Bryant is also vulnerable because she is in love with Reed, and even when she is angry with him, she is tied to him, and he to her. But that is not always something she’s happy about. In one scene just before intermission — that’s how long it is! — she watches him address a crowd, and you can see in Keaton’s face flickers of every emotion: pride, love, jealousy, resignation, frustration and a bit of awe. She is aware that she is second fiddle to her charismatic and mesmerizing partner (he is, after all, played by Beatty). She might want to be the great writer she believes herself capable of being. But she also knows, if push comes to shove, she’s going to set herself aside for this man, not the other way around.
Yet she does become more independent and takes control of her own career, while also growing more weary and saddened, holding in all of that tension. “Reds” is a story of idealism that is met with the full force of historical realism, and while ostensibly Reed is the main character, it’s really Bryant who has to live out the full story: She encounters Reed’s beliefs, lives alongside them, lets them change her and then has to live with the consequences after the heroics have run their course.
That’s why her dramatic performance is so remarkable in the movie, and probably why so often Beatty lets the camera follow her, not Reed, through the most dramatic scenes. In one of the most stirring sequences, Bryant is looking for Reed on a train that’s pulled into a station. She does not look like any Keaton we know. She looks exhausted, her eyes enormous and skin pale, her hair unruly and gathered into a kerchief.

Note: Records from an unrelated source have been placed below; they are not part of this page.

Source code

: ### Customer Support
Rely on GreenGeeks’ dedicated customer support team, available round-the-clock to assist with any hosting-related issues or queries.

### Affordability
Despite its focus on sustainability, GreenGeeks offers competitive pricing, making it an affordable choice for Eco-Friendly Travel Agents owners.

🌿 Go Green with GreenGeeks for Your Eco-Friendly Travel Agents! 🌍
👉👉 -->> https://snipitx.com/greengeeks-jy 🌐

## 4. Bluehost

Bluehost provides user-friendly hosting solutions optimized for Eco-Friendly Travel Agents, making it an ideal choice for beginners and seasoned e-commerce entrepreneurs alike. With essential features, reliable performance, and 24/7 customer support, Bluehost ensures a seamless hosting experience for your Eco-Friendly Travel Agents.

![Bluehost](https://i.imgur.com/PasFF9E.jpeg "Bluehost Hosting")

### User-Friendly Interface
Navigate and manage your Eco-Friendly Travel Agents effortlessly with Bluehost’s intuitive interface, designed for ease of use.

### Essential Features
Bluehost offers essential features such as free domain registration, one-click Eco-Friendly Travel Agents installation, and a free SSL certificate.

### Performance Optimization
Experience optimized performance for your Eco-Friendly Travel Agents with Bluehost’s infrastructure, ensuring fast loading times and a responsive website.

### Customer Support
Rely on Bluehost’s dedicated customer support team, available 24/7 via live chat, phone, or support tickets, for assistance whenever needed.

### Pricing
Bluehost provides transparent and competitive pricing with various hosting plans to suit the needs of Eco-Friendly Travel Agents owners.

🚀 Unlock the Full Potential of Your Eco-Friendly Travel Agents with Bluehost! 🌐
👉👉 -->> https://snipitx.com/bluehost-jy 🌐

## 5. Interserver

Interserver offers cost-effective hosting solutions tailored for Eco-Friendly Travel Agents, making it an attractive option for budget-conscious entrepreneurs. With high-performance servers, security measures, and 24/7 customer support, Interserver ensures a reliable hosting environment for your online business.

She walks to the train and simply watches as men get off, one by one. Not one of them is Reed. Her face barely changes expression, somewhere between fear and a tiny hint of hope, a tiny shake of her head whenever a man who might have been Reed turns out to be someone else. She spots a body being carried away on a stretcher, covered in a red blanket and seems almost certain that it must be him.
But as she turns to watch the body, she spots Reed in the distance and he sees her. The expression on her face barely changes as she starts to walk toward him, and it is only when her face is buried in his shoulder, and his in hers, that any tears can slip out.
As the emotional core of the movie, Keaton’s performance in “Reds” is the bridge for the audience: We might not all be Reed, the charismatic idealist giving speeches, but we might be Bryant, just trying to catch hold as history barrels past and discovering who we are inside of it. She becomes strong, but that also means some thick calluses, and Keaton gives us a woman who has to build up all that armor herself.
Alissa Wilkinson is a Times movie critic. She’s been writing about movies since 2005.